Love is not binding; it is fluid, dynamic, and evolves with the chemistry of two people. I make a choice each day to love and who I am day to day determines my partner’s love for me. And in that fragility we come to know the true nature of being alive, that nothing is permanent, and the Buddhist knowledge that clinging to anything is suffering. We stay in loveless relationships, or despise those that stop loving us because we want permanence, and in doing so, live a life of unhappiness, anger, or resentment.


A fundamental rule of our existence is change and sadly decay. I try to adopt this in my thinking, hoping it empowers me and adds a little fearlessness to my spirit. Everything is in a constant state of change. Love is NO different. If you are lucky, you evolve with your partner, but inertia in a relationship is something I fear more than the act of letting go. Inertia is the worst state. It is entrapment, stagnation, without the possibility of rebirth, or change. It causes cruelty, regret, deception, and monotony. I have seen this in marriages, and in many ways, splitting up can be an act of bravery and in some cases an act of loving the person you’re with enough to want their happiness and your own.
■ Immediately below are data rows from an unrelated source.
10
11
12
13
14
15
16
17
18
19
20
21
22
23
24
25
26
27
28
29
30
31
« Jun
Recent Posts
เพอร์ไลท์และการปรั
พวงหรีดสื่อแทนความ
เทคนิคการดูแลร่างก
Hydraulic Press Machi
We make a choice to love each other over and over again in the face of these universal laws, in much the same way we try to live our lives courageously in the face of mortality. All good things (our health, our intellect, our friendships, our career) come from the effort we exert, and we see their demise when our grip on it is slackened. Acknowledging love can end, avoiding words like forever, is simultaneously allowing us to use this fragility to love consciously and spiritually. In this I find the profound, the passion, and the vulnerability that keeps me inspired, in love, actively. We want to believe things are eternal but as humans we do not have any claims to eternity; we only have the present. If we want a fulfilling experience here on earth for ourselves, and our partner, then we should embrace the immeasurability and mystery of our future and focus on today.  And by focusing on today and understanding this fragility, it allows us to keep a watchful eye on our not take it for granted. 

Also, love is no less beautiful if it were to fade one day; it is not negated because people fall out of love or because of what follows. Everything expands from the point of falling in love, like the big bang. My ex-boyfriends, because of a random chemistry, collided with me and caused something in my heart to burst. And though those relationships ended, I am still expanding from them. The particles from my meeting each one still encircles me. They have not dispersed. I see them flickering all around, giving me reminding glimpses into my capacity to love.


Carrying this philosophy has created moments of euphoria. It challenges me to love altruistically and without rules. I cannot promise to love someone forever. So bittersweet, as life and nothing in it is forever.